ThyssenKrupp seeks buyers for railway and construction units

07 May 2013

ThyssenKrupp yesterday said that it will sell its railway and construction units, as it views that the businesses have limited growth prospects within the group.

The Essen-based company said that management of its material services division informed the group's supervisory board of its decision to initiate a sale process for GfT Gleistechnik and GfT Bautechnik, its railway and construction businesses.

Both units have combined sales of around €400 million ($523 million) and around 800 employees.

"In view of limited growth prospects on the German market and increased cost pressure, the materials services division believes the two activities will have better development opportunities outside the ThyssenKrupp Group," the company said in a statement.

With an integrated range of machinery, plant and equipment and customer-focused services GfT Bautechnik specialises in civil engineering.

Its capabilities includes pile installation, structural analysis, pile driving, anchoring plans, providing spare parts, and is a full-range supplier for marine and special civil engineering projects.

GfT Gleistechnik is an end-to-end supplier of track and track equipment such as rails, ties, turnouts and fasteners, new and refurbished rolling stock, wagon equipment and a full spectrum of services.

Last July, the German Federal Cartel Office slapped a €103 million fine on GfT Gleistechnik for being part of a cartel in supplying steel to German national rail operator Deutsche Bahn.

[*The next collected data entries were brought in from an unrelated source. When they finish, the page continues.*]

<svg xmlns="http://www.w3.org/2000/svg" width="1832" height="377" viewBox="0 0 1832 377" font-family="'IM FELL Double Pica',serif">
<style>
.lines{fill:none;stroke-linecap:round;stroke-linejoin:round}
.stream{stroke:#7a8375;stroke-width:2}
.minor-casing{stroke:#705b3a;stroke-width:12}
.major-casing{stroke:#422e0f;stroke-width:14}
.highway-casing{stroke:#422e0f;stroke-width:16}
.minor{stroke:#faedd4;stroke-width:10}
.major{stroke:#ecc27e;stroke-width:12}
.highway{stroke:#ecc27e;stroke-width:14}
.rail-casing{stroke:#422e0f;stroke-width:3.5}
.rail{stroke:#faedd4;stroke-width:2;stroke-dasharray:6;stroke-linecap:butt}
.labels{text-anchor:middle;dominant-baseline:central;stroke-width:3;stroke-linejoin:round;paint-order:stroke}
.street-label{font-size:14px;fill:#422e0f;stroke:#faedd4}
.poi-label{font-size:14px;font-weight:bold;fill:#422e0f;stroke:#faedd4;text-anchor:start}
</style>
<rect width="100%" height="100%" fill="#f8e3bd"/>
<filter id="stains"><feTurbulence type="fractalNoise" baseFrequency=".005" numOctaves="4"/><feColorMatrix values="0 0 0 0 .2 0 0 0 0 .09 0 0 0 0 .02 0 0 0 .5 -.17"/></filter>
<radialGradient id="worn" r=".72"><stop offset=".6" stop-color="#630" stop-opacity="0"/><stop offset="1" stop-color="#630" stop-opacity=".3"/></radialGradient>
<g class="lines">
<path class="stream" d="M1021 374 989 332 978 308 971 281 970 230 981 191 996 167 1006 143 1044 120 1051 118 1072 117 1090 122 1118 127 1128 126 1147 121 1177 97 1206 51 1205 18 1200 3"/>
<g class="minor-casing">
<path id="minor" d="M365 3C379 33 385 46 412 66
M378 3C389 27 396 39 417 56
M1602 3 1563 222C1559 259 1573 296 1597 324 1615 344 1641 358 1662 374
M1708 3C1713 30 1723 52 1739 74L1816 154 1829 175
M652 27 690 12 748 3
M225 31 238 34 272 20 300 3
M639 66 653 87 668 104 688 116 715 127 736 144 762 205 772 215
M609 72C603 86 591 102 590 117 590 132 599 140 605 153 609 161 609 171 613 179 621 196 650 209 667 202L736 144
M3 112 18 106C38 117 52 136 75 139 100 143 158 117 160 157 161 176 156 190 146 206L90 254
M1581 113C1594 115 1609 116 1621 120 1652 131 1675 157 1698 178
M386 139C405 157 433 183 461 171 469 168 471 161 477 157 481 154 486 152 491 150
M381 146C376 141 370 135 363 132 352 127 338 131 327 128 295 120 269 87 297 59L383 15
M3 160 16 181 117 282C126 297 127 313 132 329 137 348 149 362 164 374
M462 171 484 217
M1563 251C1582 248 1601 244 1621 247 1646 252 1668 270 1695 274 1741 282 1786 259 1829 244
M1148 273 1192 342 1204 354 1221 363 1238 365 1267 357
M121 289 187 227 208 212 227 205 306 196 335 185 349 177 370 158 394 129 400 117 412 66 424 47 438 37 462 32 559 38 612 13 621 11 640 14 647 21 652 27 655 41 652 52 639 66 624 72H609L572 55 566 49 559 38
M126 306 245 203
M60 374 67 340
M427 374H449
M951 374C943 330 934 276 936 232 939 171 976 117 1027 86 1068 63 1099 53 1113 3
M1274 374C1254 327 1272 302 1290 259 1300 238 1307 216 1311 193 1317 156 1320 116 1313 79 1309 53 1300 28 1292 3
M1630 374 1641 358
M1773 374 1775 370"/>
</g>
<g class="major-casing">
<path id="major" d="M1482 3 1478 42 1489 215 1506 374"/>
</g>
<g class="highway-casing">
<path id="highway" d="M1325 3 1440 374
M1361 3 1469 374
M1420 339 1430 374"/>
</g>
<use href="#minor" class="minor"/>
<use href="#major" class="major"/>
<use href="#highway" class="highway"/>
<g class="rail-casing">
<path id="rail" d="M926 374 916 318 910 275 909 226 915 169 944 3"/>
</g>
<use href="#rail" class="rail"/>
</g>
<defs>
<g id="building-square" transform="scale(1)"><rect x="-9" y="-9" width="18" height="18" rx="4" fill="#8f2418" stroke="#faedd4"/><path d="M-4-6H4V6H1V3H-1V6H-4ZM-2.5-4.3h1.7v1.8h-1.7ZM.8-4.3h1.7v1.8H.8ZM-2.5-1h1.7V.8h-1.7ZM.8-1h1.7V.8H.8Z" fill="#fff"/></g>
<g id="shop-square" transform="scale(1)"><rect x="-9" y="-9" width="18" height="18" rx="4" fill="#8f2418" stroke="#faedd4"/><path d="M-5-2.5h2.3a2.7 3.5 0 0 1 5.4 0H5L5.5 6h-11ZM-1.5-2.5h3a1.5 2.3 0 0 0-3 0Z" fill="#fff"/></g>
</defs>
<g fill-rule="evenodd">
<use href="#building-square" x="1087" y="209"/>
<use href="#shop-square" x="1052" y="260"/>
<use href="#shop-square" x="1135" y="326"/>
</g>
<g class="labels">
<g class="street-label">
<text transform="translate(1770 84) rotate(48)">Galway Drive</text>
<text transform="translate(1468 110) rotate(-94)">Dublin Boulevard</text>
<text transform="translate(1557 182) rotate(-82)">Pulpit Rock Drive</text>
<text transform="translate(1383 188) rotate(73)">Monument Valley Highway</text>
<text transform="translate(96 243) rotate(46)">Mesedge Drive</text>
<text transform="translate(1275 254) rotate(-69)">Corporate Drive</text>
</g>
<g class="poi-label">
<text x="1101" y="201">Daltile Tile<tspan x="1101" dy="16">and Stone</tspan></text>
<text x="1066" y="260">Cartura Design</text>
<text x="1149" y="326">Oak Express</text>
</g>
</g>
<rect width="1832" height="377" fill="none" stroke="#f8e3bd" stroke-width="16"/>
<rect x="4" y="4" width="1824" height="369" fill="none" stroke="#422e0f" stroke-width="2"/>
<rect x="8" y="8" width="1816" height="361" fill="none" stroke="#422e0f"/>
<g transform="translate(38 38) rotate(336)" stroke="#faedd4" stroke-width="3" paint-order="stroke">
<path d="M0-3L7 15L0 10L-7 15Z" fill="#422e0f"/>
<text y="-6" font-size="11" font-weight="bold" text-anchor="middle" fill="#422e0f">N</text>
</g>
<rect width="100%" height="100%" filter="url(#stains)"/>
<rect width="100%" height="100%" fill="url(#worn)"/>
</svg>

While part of the probe is complete, investigations are still ongoing related to two other products and ThyssenKrupp,  Germany's biggest steelmaker, has made a provision of €30 million for this and is also facing is facing potential claims for damages from its clients.

ThyssenKrupp, whose business stretches from submarines to lifts, had announced in May 2011 an extensive reorganisation that includes the sale or spinoff of certain assets in order to cut debt and focus on engineering.

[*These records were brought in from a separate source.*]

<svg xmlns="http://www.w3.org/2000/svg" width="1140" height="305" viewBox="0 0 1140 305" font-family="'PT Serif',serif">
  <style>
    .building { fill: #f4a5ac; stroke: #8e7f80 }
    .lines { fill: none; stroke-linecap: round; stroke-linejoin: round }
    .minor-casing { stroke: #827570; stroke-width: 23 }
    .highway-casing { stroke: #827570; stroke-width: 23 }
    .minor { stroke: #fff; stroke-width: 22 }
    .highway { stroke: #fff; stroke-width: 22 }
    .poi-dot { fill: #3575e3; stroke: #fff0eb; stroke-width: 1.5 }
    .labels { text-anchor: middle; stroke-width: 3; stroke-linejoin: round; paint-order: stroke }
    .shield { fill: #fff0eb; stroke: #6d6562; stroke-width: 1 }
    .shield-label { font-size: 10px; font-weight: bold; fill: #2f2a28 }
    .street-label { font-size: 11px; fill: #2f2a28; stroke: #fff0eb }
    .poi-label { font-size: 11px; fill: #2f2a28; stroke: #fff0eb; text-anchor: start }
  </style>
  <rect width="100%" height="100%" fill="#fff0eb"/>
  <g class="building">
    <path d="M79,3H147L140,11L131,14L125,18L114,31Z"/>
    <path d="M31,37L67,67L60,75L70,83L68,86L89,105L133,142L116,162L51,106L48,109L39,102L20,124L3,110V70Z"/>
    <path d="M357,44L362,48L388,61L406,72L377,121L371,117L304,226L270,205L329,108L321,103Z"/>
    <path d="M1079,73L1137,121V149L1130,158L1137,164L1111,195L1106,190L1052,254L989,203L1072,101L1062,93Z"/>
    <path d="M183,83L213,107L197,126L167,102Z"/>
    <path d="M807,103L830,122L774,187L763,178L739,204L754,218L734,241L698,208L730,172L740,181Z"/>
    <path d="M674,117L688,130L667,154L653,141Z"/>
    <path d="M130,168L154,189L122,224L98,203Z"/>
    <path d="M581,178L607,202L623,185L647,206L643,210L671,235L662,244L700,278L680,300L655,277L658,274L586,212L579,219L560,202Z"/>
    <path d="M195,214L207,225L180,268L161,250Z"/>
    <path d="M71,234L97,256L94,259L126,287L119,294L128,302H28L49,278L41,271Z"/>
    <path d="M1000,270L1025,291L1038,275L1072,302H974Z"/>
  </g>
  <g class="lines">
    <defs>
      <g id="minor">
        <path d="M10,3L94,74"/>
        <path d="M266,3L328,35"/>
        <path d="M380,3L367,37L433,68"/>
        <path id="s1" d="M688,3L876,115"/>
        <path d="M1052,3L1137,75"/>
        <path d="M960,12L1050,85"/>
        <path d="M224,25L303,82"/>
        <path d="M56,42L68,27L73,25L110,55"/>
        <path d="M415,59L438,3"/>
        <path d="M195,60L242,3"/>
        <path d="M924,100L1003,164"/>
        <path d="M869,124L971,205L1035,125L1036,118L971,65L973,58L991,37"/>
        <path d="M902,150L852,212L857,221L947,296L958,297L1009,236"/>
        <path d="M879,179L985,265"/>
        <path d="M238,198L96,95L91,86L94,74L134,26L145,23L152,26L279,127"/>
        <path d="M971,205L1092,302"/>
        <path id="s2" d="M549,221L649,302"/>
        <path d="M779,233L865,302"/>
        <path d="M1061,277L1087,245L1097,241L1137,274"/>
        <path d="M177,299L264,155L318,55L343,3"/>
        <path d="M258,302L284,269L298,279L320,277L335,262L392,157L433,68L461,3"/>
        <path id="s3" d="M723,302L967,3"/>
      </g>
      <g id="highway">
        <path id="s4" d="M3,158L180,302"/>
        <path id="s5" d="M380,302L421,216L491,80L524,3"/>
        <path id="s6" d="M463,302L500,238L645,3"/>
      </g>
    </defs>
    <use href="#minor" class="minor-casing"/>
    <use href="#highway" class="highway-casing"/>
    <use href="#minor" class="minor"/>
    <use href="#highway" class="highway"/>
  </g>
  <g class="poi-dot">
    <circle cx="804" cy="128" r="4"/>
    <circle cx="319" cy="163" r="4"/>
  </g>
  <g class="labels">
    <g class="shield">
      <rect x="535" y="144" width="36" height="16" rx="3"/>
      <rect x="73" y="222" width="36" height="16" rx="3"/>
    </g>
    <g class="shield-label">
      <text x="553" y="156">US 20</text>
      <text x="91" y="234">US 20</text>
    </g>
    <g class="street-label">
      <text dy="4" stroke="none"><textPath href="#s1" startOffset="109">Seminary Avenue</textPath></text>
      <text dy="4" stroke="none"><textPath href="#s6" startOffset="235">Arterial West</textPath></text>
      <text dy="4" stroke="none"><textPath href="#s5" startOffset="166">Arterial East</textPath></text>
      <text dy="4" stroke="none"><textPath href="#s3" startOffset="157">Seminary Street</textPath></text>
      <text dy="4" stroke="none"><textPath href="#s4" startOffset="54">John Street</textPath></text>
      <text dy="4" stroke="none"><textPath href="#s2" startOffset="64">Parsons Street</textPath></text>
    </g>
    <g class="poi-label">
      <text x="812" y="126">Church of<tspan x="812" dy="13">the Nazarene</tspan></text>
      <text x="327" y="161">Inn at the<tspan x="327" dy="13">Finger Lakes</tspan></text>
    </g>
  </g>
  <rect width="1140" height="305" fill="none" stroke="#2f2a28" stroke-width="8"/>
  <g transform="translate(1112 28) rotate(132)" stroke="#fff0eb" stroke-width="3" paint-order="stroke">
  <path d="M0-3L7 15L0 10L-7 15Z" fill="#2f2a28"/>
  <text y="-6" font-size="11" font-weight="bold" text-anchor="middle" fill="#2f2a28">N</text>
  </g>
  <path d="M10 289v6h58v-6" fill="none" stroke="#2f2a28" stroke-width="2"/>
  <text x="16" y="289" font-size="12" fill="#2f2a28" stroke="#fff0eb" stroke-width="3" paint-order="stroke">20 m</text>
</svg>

It has since sold its Inoxum stainless steel division to Finland's Outokumpu Oyj for$3.55 billion, its Tailored Blanks car parts unit to China's Wuhan Iron and Steel (Wisco) for an undisclosed sum and  its US iron foundry Waupaca, as well as its Xervon Industry Services unit, Automotive Systems in Brazil, and its entire civil shipbuilding activities.

It is currently in talks to sell its steel Americas business (CSA) to Brazilian steelmaker Cia Siderúrgica Nacional (CSN).